Bolivie : la droite dure plonge le pays dans la violence

 FRANÇOIS BOUGON, Médiapart, 18 novembre 2019

Le nouveau pouvoir bolivien affirme vouloir mener une transition pacifique jusqu’à l’organisation de nouvelles élections, après le départ forcé d’Evo Morales, qui a dénoncé un coup d’État. Mais la police et l’armée ont réprimé férocement les manifestations de ses partisans, provoquant au moins 21 morts.

Un coup d’État en Bolivie ? Depuis le départ forcé de l’ancien président bolivien Evo Morales et son exil au Mexique lundi 11 novembre, la question n’a cessé de se poser, suscitant nombre de controverses. L’intéressé lui-même, depuis Mexico, a dénoncé, lors de sa première conférence de presse, « un coup d’État »« Pour moi, le coup d’État policier auquel se joignent des syndicalistes et des politiques de droite a commencé le 21 [octobre, au lendemain du premier tour de l’élection présidentielle – ndlr]. » 

Son numéro deux, tête pensante de l’expérience politique menée par Evo Morales, Álvaro García Linera, a parlé également d’un « coup d’État civique et policier »« Cela a commencé comme un coup d’État civil contre le gouvernement, les institutions et, à mi-chemin, c’est devenu un coup d’État policier et militaire »a-t-il dit au site espagnol ElDiario, jugeant qu’« il y a dû avoir beaucoup d’argent pour acheter les hauts responsables de la police et de l’armée ». Certains sites latino-américains ont évoqué le soutien des États-Unis à cette opération en se fondant sur des enregistrements audio de dirigeants de l’opposition.

Pour sa part, Luis Almagro, le secrétaire général de l’Organisation des États américains (OEA), l’organisation qui a relevé des fraudes lors du premier tour de l’élection présidentielle, a renvoyé la responsabilité de la situation aux erreurs d’Evo Morales et à sa volonté de s’accrocher au pouvoir, évoquant l’« auto-coup d’État » que l’ancien président aurait tenté. « Ce peuple qui a cru dans ses réformes sociales ne méritait pas d’être trompé de manière aussi honteuse », a lancé M. Almagro.
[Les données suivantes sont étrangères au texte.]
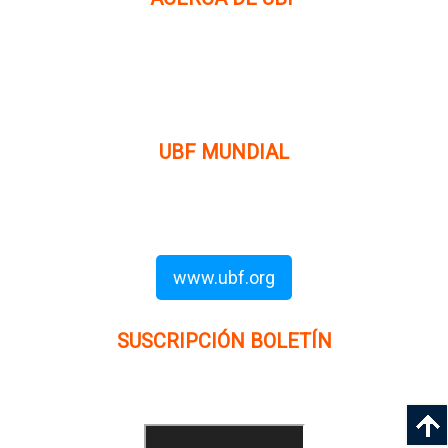
La Fraternidad Bíblica Universitaria (UBF) es una
organización cristiana evangélica internacional sin fines
de lucro, enfocada a levantar discípulos de Jesucristo que
prediquen el evangelio a los estudiantes universitarios.
UBF MUNDIAL
Puede visitar el sitio de UBF en el mundo haciendo clic en
el siguiente enlace (en inglés):
www.ubf.org
SUSCRIPCIÓN BOLETÍN
Ingrese su dirección e-mail para recibir noticias
e invitaciones a nuestras actividades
Des partisans de l’ancien président Morales durant des heurts avec la police, vendredi 15 novembre 2019, près de Cochabamba. © REUTERS/Danilo Balderrama

Mais est-il pertinent d’utiliser cette expression de « coup d’État » (« golpe » en espagnol) ? La Bolivie en a certes connu de nombreux depuis son indépendance en 1825. Mais Hugo José Suárez, docteur en sociologie de l’université catholique de Louvain (Belgique) et chercheur à l’Institut de recherches sociales de l’université nationale autonome du Mexique (Unam), interrogé par Mediapart, ne distingue dans ce qui s’est passé aucun des traits caractéristiques des coups d’État, notamment une rupture de l’ordre institutionnel par un secteur militaire ou des soldats descendant dans la rue pour arrêter les opposants. 
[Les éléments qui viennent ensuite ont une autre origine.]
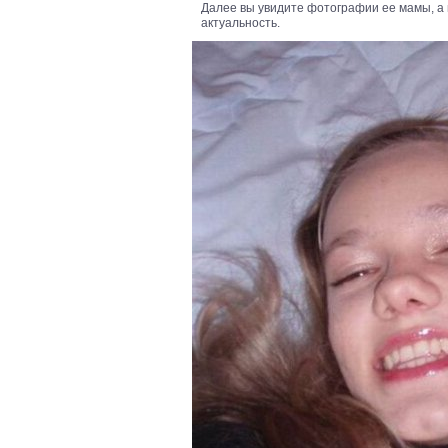
Далее вы увидите фотографии ее мамы, а 
актуальность.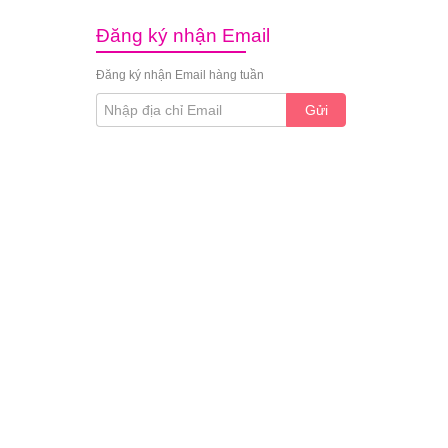
Đăng ký nhận Email
Đăng ký nhận Email hàng tuần
Gửi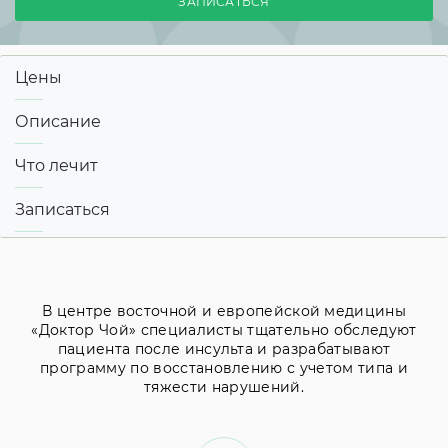
ЗАПИСАТЬСЯ
Цены
Описание
Что лечит
Записаться
В центре восточной и европейской медицины
«Доктор Чой» специалисты тщательно обследуют
пациента после инсульта и разрабатывают
программу по восстановлению с учетом типа и
тяжести нарушений.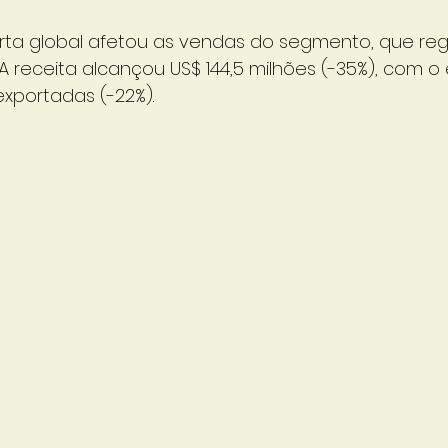
ta global afetou as vendas do segmento, que reg
 A receita alcançou US$ 144,5 milhões (-35%), com 
exportadas (-22%).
Comme le souligne le journaliste et historien Pablo Stefanoni (dans un texte traduit en français sur le site de Mediapart), « de fait, l’armée – dont aucune unité n’a pris part aux troubles – a été une des toutes dernières institutions et organisations à demander la démission d’Evo Morales, ce après la mythique Centrale ouvrière bolivienne (la COB, certes bien diminuée aujourd’hui) et plusieurs syndicats de mineurs ». L’armée avait d’ailleurs été bien traitée par Evo Morales depuis l’arrivée au pouvoir du premier président autochtone en 2006 (soldes et retraites améliorées, possibilité de bénéficier de contrats publics) et ne semblait plus vouloir participer à la vie politique du pays.

Si analystes et journalistes continuent malgré tout à s’interroger (lire ici un article intéressant du New York Times) – le politiste Yascha Mounk affirmant même, sans craindre le ridicule, qu’« il s’agit d’une des rares grandes victoires de la démocratie ces dernières années » –, ce débat sur la typologie est un piège, car il éclipse un certain nombre de sujets, le premier étant la violence de la répression de ces derniers jours envers les partisans de l’ancien président bolivien, à La Paz, Cochabamba et dans le Chapare, bastion d’Evo Morales et des « cocaleros », les producteurs de coca, alors que le nouveau gouvernement prétend mener une transition vers de nouvelles élections ouvertes à tous. La Commission interaméricaine des droits de l’homme (CIDH) dénonce l’« utilisation disproportionnée de la force militaire et policière ». Le bilan, établi samedi par le Défenseur du peuple, une institution étatique, est de 21 morts, 23 selon la CIDH.